Der zuerst genannten Auffassung ist der Vorzug zu geben. Hierfür spricht der Wortlaut der Vorbemerkung 3 Abs. 4 S. 1 RVG VV. Danach ist Grundlage der Berechnung des anrechenbaren Gebührenanteils allein eine tatsächlich entstandene Geschäftsgebühr, nicht hingegen eine fiktive Geschäftsgebühr. Die Anrechnung gem. Vorbemerkung 3 Abs. 4 S. 5 RVG VV nach dem Wert des Gegenstands, der auch Gegenstand des gerichtlichen Verfahrens ist, knüpft an die Bestimmung in der Vorbemerkung 3 Abs. 4 S. 1 RVG VV an und lässt die Fiktion einer tatsächlich nicht angefallenen Geschäftsgebühr ebenfalls nicht zu.
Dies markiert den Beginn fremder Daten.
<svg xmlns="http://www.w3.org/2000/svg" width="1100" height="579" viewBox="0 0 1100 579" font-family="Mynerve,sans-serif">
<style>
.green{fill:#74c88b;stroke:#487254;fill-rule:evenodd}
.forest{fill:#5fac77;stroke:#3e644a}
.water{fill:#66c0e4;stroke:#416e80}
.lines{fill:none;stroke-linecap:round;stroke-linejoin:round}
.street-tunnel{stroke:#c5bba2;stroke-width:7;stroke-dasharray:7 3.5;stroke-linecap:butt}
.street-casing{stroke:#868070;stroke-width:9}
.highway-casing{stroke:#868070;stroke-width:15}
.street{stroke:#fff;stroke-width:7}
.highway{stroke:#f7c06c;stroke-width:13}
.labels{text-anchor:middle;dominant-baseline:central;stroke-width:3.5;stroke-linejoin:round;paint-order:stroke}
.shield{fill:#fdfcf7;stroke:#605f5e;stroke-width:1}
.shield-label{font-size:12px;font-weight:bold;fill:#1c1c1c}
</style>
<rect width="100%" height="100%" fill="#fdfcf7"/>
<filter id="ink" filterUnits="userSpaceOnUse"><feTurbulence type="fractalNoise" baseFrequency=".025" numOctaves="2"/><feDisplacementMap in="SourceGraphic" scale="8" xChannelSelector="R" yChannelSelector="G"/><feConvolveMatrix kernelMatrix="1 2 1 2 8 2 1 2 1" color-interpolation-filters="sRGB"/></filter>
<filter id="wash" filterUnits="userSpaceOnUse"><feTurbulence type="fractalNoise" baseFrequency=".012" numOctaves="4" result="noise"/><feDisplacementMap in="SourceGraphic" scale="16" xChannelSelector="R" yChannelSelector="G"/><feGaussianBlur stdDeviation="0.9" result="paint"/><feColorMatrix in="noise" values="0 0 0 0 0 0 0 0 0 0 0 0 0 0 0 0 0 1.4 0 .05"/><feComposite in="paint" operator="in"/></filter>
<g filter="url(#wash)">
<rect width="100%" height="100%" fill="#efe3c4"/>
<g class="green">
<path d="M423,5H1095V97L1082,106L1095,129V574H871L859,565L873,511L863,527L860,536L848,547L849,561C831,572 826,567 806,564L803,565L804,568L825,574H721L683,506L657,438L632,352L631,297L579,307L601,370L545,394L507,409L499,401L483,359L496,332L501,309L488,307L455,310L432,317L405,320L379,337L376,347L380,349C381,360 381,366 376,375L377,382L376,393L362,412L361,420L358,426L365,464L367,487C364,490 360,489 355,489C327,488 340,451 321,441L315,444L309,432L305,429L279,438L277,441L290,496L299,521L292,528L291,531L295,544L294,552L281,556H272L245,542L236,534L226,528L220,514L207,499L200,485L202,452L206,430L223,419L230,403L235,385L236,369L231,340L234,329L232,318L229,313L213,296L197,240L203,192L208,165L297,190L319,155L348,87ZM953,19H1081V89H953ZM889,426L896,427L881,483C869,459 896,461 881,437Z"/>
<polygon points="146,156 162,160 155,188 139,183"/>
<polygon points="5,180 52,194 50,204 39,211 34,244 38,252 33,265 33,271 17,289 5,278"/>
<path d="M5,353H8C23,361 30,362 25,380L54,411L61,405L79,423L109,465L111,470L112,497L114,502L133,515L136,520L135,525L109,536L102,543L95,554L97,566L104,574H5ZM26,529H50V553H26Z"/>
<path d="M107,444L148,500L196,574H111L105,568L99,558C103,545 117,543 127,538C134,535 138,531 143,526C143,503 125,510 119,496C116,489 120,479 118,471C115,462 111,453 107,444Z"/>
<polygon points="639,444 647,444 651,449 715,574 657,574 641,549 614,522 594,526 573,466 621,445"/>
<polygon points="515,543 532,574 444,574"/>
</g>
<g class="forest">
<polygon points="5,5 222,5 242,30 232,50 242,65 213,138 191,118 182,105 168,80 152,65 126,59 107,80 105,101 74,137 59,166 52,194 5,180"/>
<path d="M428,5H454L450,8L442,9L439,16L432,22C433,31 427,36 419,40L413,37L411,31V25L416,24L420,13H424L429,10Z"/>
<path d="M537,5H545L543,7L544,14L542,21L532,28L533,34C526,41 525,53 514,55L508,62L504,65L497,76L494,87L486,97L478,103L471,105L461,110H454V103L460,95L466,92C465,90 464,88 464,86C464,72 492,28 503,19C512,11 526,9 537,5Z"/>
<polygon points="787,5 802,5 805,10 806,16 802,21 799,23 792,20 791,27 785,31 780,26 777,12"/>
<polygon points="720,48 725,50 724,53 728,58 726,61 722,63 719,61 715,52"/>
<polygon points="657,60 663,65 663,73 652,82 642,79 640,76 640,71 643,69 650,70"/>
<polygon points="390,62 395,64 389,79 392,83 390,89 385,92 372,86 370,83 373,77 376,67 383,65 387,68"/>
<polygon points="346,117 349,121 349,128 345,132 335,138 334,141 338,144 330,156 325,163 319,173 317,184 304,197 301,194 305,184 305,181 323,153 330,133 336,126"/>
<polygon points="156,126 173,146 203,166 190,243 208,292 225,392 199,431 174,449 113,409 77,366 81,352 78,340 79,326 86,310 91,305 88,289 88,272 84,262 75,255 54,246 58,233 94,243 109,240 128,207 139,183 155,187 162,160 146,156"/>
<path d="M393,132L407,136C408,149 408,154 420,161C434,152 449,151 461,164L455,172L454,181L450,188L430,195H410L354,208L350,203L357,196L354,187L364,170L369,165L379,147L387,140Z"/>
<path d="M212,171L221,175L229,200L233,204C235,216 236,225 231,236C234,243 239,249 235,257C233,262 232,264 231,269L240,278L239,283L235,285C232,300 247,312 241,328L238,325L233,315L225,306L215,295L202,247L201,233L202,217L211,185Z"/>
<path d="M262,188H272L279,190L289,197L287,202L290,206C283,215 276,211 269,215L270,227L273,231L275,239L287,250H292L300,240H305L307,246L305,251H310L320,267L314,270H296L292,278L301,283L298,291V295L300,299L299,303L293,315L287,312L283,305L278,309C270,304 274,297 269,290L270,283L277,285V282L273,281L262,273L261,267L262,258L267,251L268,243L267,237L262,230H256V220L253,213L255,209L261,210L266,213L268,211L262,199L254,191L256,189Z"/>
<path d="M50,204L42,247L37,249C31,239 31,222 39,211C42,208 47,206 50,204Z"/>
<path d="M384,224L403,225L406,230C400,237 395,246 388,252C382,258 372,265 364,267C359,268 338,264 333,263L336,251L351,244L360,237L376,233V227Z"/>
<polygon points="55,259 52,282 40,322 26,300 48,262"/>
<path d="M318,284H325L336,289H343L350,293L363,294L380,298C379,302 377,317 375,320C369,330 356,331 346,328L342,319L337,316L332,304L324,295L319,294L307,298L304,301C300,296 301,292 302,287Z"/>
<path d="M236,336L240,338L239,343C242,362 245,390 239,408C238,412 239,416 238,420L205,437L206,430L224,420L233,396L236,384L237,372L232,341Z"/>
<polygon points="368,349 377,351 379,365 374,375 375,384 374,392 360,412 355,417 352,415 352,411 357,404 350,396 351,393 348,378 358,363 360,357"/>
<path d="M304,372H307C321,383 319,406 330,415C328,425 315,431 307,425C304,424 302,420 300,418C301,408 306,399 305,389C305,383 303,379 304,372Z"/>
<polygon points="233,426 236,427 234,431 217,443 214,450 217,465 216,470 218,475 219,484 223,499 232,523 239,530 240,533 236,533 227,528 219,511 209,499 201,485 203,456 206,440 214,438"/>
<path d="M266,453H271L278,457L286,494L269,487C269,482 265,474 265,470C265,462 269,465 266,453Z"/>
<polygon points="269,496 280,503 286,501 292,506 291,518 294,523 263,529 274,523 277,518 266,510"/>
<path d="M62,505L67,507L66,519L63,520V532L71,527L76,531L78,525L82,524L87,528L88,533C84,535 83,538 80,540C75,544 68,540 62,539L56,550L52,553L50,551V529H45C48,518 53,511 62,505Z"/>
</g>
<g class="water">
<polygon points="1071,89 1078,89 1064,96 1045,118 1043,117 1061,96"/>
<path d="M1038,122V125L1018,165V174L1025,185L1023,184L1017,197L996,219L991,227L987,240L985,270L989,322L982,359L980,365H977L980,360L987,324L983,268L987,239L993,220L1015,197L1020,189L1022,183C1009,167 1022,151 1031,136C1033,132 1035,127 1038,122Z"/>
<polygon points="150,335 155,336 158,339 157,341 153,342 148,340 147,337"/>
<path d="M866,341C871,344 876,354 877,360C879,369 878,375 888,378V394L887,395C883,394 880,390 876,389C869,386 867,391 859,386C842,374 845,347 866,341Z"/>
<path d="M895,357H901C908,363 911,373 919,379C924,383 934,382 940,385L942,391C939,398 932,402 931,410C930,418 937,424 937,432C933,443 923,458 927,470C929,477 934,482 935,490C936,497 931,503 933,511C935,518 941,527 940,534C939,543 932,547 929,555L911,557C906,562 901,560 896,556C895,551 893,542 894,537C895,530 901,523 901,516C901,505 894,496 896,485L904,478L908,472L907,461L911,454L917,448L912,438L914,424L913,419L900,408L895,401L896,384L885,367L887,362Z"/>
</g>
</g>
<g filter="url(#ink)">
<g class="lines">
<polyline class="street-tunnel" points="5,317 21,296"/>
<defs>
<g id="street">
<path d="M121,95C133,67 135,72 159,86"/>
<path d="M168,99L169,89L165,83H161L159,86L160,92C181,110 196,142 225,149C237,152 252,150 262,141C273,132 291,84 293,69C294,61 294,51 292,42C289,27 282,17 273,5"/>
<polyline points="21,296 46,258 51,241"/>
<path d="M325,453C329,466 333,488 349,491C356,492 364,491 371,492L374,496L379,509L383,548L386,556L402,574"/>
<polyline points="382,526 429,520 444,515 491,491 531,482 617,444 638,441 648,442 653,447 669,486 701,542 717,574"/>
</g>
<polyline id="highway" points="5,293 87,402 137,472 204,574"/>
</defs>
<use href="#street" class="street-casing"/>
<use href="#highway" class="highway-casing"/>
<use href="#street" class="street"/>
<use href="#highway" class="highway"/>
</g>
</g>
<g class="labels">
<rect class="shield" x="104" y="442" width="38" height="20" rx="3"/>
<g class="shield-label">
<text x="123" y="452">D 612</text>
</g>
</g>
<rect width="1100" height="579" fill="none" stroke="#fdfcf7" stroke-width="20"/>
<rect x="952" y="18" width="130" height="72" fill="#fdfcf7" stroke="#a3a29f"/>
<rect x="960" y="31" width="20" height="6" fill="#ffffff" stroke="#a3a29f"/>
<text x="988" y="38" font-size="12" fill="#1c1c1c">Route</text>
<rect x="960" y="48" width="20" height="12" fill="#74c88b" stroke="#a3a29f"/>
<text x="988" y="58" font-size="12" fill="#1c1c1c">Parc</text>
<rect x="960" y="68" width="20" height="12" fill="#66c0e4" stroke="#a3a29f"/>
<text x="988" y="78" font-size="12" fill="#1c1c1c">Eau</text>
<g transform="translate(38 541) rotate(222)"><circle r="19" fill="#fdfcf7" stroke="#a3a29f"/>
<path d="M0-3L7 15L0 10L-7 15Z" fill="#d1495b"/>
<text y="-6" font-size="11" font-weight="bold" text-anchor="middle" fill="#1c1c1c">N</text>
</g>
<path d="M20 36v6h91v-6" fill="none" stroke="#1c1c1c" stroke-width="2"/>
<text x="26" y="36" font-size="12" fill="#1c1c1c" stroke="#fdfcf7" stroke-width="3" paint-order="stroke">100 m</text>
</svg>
Aus diesem Grund kann der dem Kostenfestsetzungsantrag des Klägers zugrunde liegenden zweiten Auffassung, die von der Verfahrensgebühr eine fiktive Geschäftsgebühr nach dem Streitwert des gerichtlichen Verfahrens absetzen will, nicht gefolgt werden. Eine Geschäftsgebühr in dieser Höhe ist nicht entstanden. Sie kann deshalb im Rahmen der Anrechnung nicht berücksichtigt werden. Auf den Umstand, dass der Kläger nach dieser Auffassung die fiktive Geschäftsgebühr ohnehin nicht aus dem vom LG festgesetzten Gesamtstreitwert von 135.000 €, sondern nur aus der Summe der Einzelstreitwerte seiner vorgerichtlichen Tätigkeit i.H.v. insgesamt 110.000 € berechnen könnte, kommt es deshalb nicht mehr an.